Design of the AdVEGF-All6A+ trial. pu, particle units.

Why use a double-blind, placebo-controlled randomized design? Because this is the only way to begin to develop confidence that the AdVEGF-All6A+ vector may be efficacious. Without a rigorous design, no matter how “efficacious” the AdVEGF-All6A+ vector appears to be relative to the subjects as their own control or to a historic or contemporaneous untreated control group, there will always be the questions: was it the VEGF-All6A+ transgene, or was it the Ad per se, the surgery, or a combination of these factors?

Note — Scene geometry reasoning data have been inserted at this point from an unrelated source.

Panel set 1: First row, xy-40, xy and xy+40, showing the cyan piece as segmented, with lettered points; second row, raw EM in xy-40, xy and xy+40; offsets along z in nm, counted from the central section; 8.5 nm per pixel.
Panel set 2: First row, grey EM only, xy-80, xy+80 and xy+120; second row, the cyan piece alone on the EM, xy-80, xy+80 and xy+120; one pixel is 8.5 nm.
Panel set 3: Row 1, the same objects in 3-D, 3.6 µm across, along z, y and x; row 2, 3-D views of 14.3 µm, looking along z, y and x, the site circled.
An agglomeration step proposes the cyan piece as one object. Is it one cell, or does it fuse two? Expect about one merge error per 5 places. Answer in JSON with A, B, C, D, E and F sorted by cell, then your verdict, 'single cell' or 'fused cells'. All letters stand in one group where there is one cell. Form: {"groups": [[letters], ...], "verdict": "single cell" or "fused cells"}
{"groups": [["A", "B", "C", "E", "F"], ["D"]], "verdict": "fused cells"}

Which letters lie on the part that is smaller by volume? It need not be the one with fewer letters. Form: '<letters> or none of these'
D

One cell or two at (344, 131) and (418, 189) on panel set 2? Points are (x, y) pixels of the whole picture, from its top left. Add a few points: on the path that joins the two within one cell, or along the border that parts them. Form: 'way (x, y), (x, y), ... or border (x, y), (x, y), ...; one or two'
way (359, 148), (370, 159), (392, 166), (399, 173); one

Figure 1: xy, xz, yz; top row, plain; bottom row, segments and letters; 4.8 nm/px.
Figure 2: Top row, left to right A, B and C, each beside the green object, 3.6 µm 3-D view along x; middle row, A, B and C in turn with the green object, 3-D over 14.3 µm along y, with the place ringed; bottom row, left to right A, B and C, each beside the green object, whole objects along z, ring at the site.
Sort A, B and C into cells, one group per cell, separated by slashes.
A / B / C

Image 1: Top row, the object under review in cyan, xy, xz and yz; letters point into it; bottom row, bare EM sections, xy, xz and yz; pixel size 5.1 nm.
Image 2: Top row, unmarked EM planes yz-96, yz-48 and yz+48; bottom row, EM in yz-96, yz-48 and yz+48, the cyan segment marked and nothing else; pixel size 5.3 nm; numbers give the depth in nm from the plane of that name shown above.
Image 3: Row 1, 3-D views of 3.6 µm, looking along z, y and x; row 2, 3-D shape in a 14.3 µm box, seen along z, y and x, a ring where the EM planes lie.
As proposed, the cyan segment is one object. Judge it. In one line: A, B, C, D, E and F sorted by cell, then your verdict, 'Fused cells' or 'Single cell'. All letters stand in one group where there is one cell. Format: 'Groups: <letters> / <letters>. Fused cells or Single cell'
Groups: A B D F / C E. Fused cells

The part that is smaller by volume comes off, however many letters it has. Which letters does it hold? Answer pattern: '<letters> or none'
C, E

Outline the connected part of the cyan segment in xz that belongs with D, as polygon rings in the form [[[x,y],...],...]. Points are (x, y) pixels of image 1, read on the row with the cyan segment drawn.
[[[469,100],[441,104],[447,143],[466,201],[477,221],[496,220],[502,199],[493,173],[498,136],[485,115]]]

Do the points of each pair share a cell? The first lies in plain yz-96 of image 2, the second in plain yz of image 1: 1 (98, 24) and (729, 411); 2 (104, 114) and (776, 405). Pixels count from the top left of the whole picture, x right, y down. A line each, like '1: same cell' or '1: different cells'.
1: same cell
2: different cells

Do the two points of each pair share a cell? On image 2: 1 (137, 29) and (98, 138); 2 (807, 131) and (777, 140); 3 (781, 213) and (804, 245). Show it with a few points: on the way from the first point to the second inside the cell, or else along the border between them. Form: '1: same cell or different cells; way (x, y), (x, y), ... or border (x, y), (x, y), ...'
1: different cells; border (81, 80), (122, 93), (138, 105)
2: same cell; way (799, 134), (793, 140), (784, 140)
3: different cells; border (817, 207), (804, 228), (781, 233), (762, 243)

Is it ethical to carry out a double-blind, placebo-controlled, randomized trial where some of the subjects will have a minithoracotomy but will receive myocardial injection of the AdNull placebo, not the AdVEGF-All6A+ vector? The issues relate to the respect for autonomy (voluntary informed consent) and the balance of beneficence and nonmalfeasance (whether there is direct, collateral, or aspirational benefit) (Dekkers and Boer, 2001).

Although there is postoperative discomfort, the risks of the minithoracotomy in this population are not high. The procedure requires general anesthesia and takes about 1 hr, and the total hospital stay is 2 to 3 days. In our prior study in the identical population, using the same surgical procedure to administer AdVEGF121 to the heart, there were no unanticipated serious adverse events and no deaths associated with the procedure (Rosengart et al., 1999; Crystal et al., 2002).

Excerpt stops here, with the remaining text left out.